Contribution : L’Algérie est infiniment grande, mais…
Par Menhaouara Mourad
Enfant, j’étais intrigué par ces bouteilles avec de jolis bateaux à voile à l’intérieur. Je me demandais naïvement comment a-t-on fait pour introduire et fixer la maquette de ces voiliers dans un espace si réduit ?Au-delà de cette prouesse technique qui consiste à sublimer la représentation d’un objet en art contrastant avec la réalité, je me demandais en même temps, pourquoi exposer un bateau dans un contenant en verre alors qu’il est conçu pour naviguer dans des océans immensément grands ? De même, pourquoi claustrer un dromadaire avec du sable dans un flacon alors qu’il est né pour traverser le désert ? Se sont là quelques-unes des questions que tout enfant pose lorsqu’il cherche à comprendre le monde qui l’entoure. A cet âge tout semble compliqué et c’est à la faveur d’un long processus d’apprentissage que l’on commence progressivement à percer ce qui nous paraît mystérieux.
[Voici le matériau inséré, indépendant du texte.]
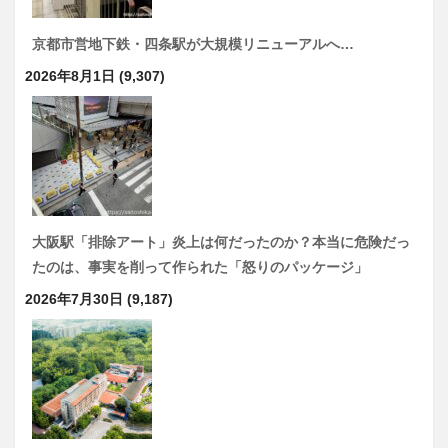
京都市営地下鉄・四条駅が大規模リニューアルへ…
2026年8月1日
(9,307)
大阪駅「排除アート」炎上は何だったのか？本当に危険だっ
たのは、事実を削って作られた「怒りのパッケージ」
2026年7月30日
(9,187)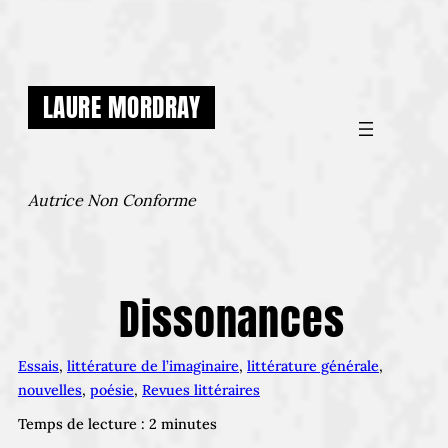
Aller
au
contenu
LAURE MORDRAY
Autrice Non Conforme
Dissonances
Essais
, 
littérature de l’imaginaire
, 
littérature générale
, 
nouvelles
, 
poésie
, 
Revues littéraires
Temps de lecture :
2
minutes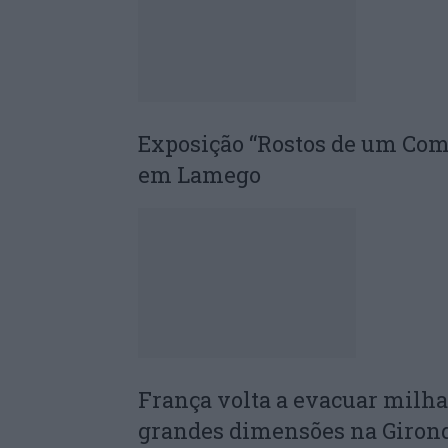
Exposição “Rostos de um Co
em Lamego
França volta a evacuar milha
grandes dimensões na Giron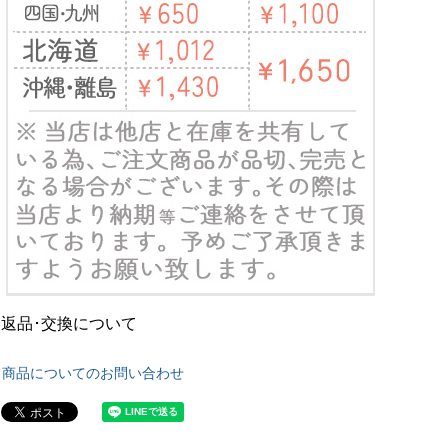
返品･交換について
商品についてのお問い合わせ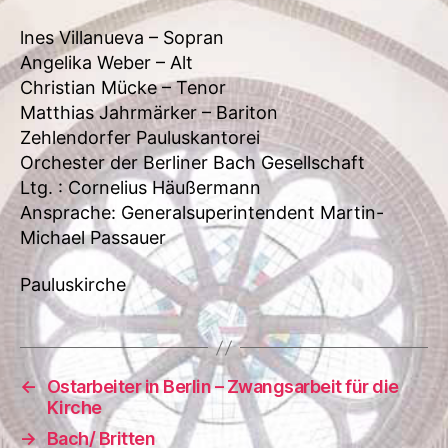
lnes Villanueva – Sopran
Angelika Weber – Alt
Christian Mücke – Tenor
Matthias Jahrmärker – Bariton
Zehlendorfer Pauluskantorei
Orchester der Berliner Bach Gesellschaft
Ltg. : Cornelius Häußermann
Ansprache: Generalsuperintendent Martin-
Michael Passauer
Pauluskirche
←
Ostarbeiter in Berlin – Zwangsarbeit für die
Kirche
→
Bach/ Britten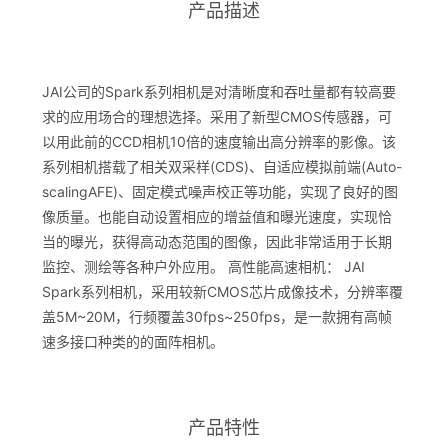
产品描述
JAI公司的Spark系列相机是对清晰度和吞吐量都有较高要
求的应用场合的理想选择。采用了新型CMOS传感器，可
以用此前的CCD相机10倍的速度输出高分辨率的影像。该
系列相机搭载了相关双采样(CDS)、自适应模拟前端(Auto-
scalingAFE)、固定模式噪声校正等功能，实现了良好的图
像质量。也能自动设置相应的增益值和曝光速度，实现恰
当的曝光，获得高动态范围的图像，因此非常适用于长期
监控、测绘等各种户外应用。 高性能高速相机： JAI
Spark系列相机，采用较新CMOS芯片成像技术，分辨率覆
盖5M~20M，行频覆盖30fps~250fps，是一款拥有高帧
速多接口种类的的面阵相机。
产品特性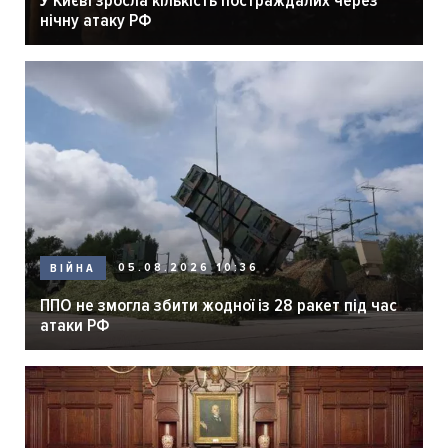
У Києві зросла кількість постраждалих через
нічну атаку РФ
05.08.2026 10:36
ВІЙНА
ППО не змогла збити жодної із 28 ракет під час
атаки РФ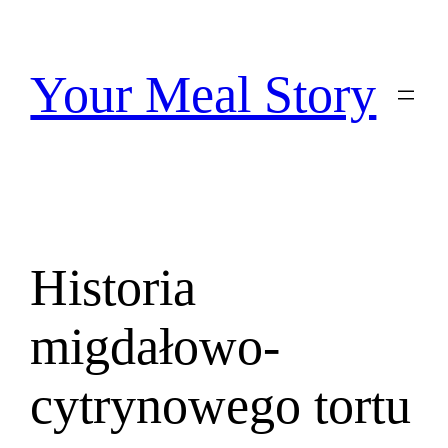
Przejdź
do
treści
Your Meal Story
Historia
migdałowo-
cytrynowego tortu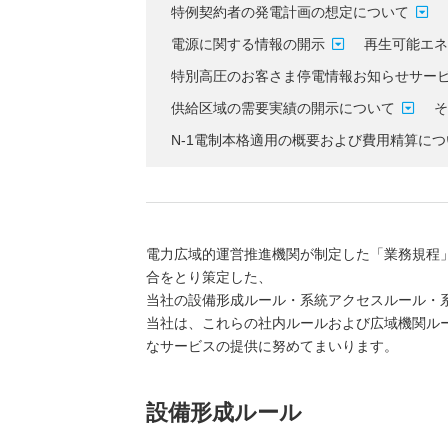
特例契約者の発電計画の想定について
電源に関する情報の開示
再生可能エ
特別高圧のお客さま停電情報お知らせサー
供給区域の需要実績の開示について
N-1電制本格適用の概要および費用精算に
電力広域的運営推進機関が制定した「業務規程
合をとり策定した、
当社の設備形成ルール・系統アクセスルール・
当社は、これらの社内ルールおよび広域機関ル
なサービスの提供に努めてまいります。
設備形成ルール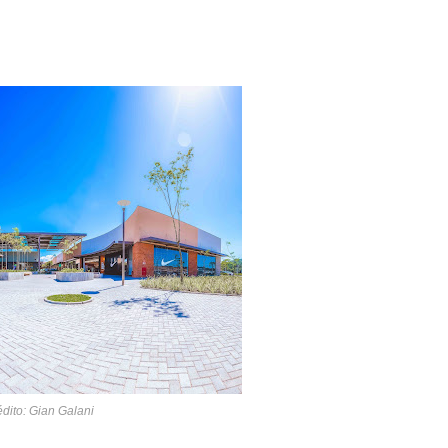
dito: Gian Galani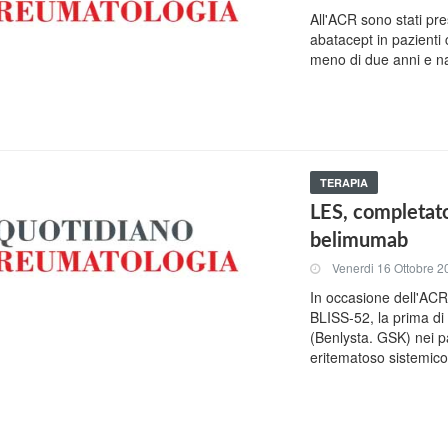
All'ACR sono stati pre
abatacept in pazient
meno di due anni e n
TERAPIA
LES, completato
belimumab
Venerdi 16 Ottobre 2
In occasione dell'ACR s
BLISS-52, la prima di
(Benlysta. GSK) nei paz
eritematoso sistemico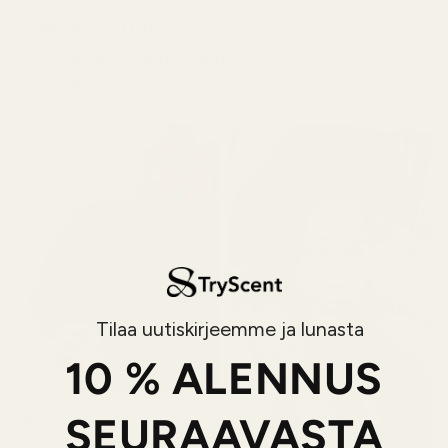
Liity yli 10 000
tyytyväisen asiakkaan
4,9/5, perustuu yli 10
000 arvosteluun
joukkoon
Tilaa uutiskirjeemme ja lunasta
10 % ALENNUS
SEURAAVASTA
Killian P.
Vahvistettu ostaja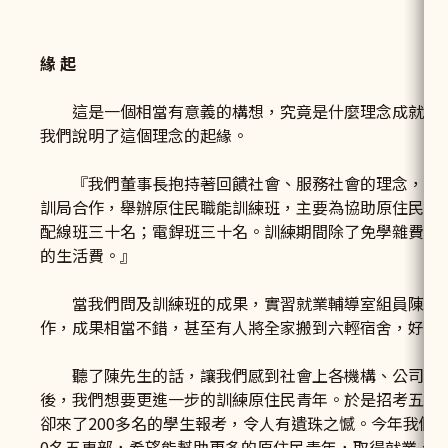
緣 起
這是一個相當有意義的構想，究竟是什麼理念成就了
我們說明了這個理念的起緣。
『我們董事長抱持著回饋社會、服務社會的理念，因而
訓局合作，舉辦原住民職能訓練班，主要為協助原住民青
配線班三十名；電銲班三十名。訓練期間除了免學雜費，
的生活費。』
當我們問及訓練班的成果，實習就業輔導室組員陳季岩
作，成果相當不錯，甚至有人將全家搬到六輕宿舍，好好
聽了陳先生的話，讓我們感到社會上各機構、公司從不
後，我們想要更進一步的訓練原住民青年。於是招考五十
卻來了200多名的學生報考，令人有遺珠之憾。今年我們就擴
0名五專部，希望能幫助更多的原住民青年，取得就業、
Aujourd’hui, adulte, presque à l’automne de ma vie, comme le dit la chanson de Jean Gabin, je croyais disposer suffisamment de capacités intellectuelles pour appréhender la complexité de certaines choses de ce bas monde. J’avoue malheureusement ma faiblesse à saisir certaines subtilités dont quelques uns ont le secret. Impuissant, je continue à être confronté à certaines situations qui me semblent aberrantes et qui m’interpellent sans que personne ne soit en mesure de m’apporter un début de réponse à mon questionnement.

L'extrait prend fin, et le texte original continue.